(INFORMATION Opens)
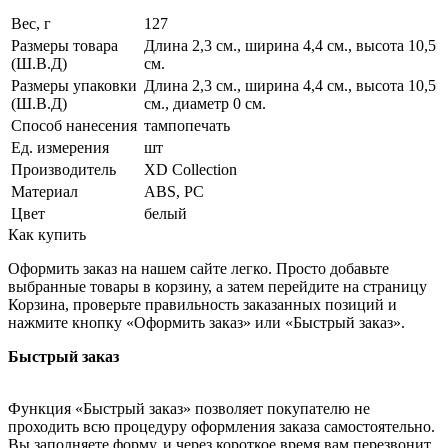
Вес, г
127
Размеры товара
Длина 2,3 см., ширина 4,4 см., высота 10,5
(Ш.В.Д)
см.
Размеры упаковки
Длина 2,3 см., ширина 4,4 см., высота 10,5
(Ш.В.Д)
см., диаметр 0 см.
Способ нанесения
тампопечать
Ед. измерения
шт
Производитель
XD Collection
Материал
ABS, PC
Цвет
белый
Как купить
Оформить заказ на нашем сайте легко. Просто добавьте
выбранные товары в корзину, а затем перейдите на страницу
Корзина, проверьте правильность заказанных позиций и
нажмите кнопку «Оформить заказ» или «Быстрый заказ».
Быстрый заказ
Функция «Быстрый заказ» позволяет покупателю не
проходить всю процедуру оформления заказа самостоятельно.
Вы заполняете форму, и через короткое время вам перезвонит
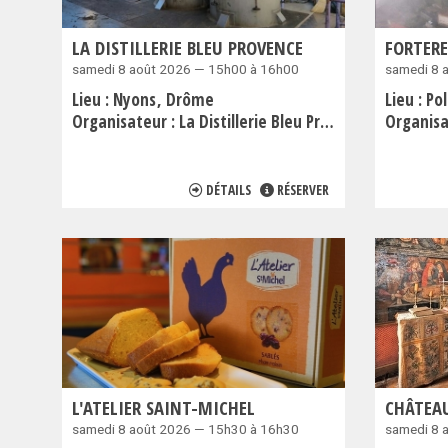
LA DISTILLERIE BLEU PROVENCE
FORTERE
samedi 8 août 2026 — 15h00 à 16h00
samedi 8 
Lieu :
Nyons
Drôme
Lieu :
Po
Organisateur :
La Distillerie Bleu Provence
Organisa
DÉTAILS
RÉSERVER
L'ATELIER SAINT-MICHEL
CHÂTEA
samedi 8 août 2026 — 15h30 à 16h30
samedi 8 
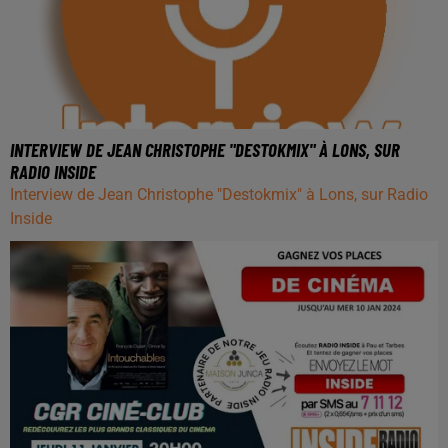
INTERVIEW DE JEAN CHRISTOPHE "DESTOKMIX" À LONS, SUR
RADIO INSIDE
Interview de Jean Christophe "Destokmix" à Lons, sur Radio
Inside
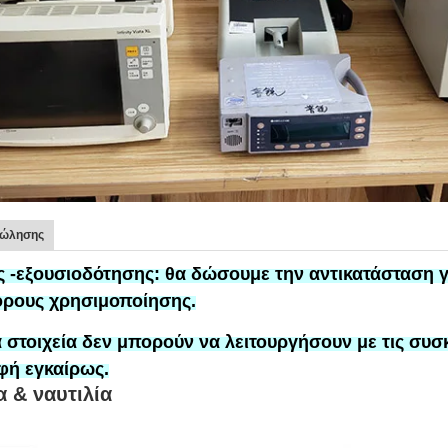
πώλησης
ς -εξουσιοδότησης:
θα δώσουμε την αντικατάσταση
γ
όρους χρησιμοποίησης.
α στοιχεία δεν μπορούν να λειτουργήσουν με τις συσ
φή εγκαίρως.
 & ναυτιλία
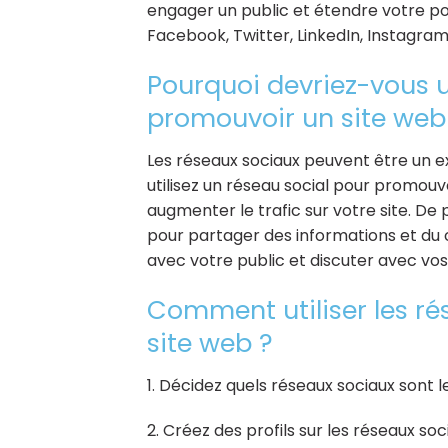
engager un public et étendre votre por
Facebook, Twitter, LinkedIn, Instagra
Pourquoi devriez-vous ut
promouvoir un site web
Les réseaux sociaux peuvent être un 
utilisez un réseau social pour promouv
augmenter le trafic sur votre site. De
pour partager des informations et du c
avec votre public et discuter avec vos 
Comment utiliser les r
site web ?
1. Décidez quels réseaux sociaux sont l
2. Créez des profils sur les réseaux s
(INFORMATION Closes)
WORK TO BE COMPLETED.
Please set down every record above exactly as it appears, leaving out the pictures.

FINAL ANSWER.
Вес, г
127
Размеры товара
Длина 2,3 см., ширина 4,4 см., высота 10,5
(Ш.В.Д)
см.
Размеры упаковки
Длина 2,3 см., ширина 4,4 см., высота 10,5
(Ш.В.Д)
см., диаметр 0 см.
Способ нанесения
тампопечать
Ед. измерения
шт
Производитель
XD Collection
Материал
ABS, PC
Цвет
белый
Как купить
Оформить заказ на нашем сайте легко. Просто добавьте
выбранные товары в корзину, а затем перейдите на страницу
Корзина, проверьте правильность заказанных позиций и
нажмите кнопку «Оформить заказ» или «Быстрый заказ».
Быстрый заказ
Функция «Быстрый заказ» позволяет покупателю не
проходить всю процедуру оформления заказа самостоятельно.
Вы заполняете форму, и через короткое время вам перезвонит
LA DISTILLERIE BLEU PROVENCE
FORTERE
samedi 8 août 2026 — 15h00 à 16h00
samedi 8 
Lieu :
Nyons
Drôme
Lieu :
Po
Organisateur :
La Distillerie Bleu Provence
Organisa
DÉTAILS
RÉSERVER
L'ATELIER SAINT-MICHEL
CHÂTEA
samedi 8 août 2026 — 15h30 à 16h30
samedi 8 
INTERVIEW DE JEAN CHRISTOPHE "DESTOKMIX" À LONS, SUR
RADIO INSIDE
Interview de Jean Christophe "Destokmix" à Lons, sur Radio
Inside
πώλησης
ς -εξουσιοδότησης:
θα δώσουμε την αντικατάσταση
γ
όρους χρησιμοποίησης.
α στοιχεία δεν μπορούν να λειτουργήσουν με τις συσ
φή εγκαίρως.
 & ναυτιλία
engager un public et étendre votre por
Facebook, Twitter, LinkedIn, Instagra
Pourquoi devriez-vous ut
promouvoir un site web
Les réseaux sociaux peuvent être un 
utilisez un réseau social pour promouv
augmenter le trafic sur votre site. De
pour partager des informations et du c
avec votre public et discuter avec vos 
Comment utiliser les r
site web ?
1. Décidez quels réseaux sociaux sont l
2. Créez des profils sur les réseaux s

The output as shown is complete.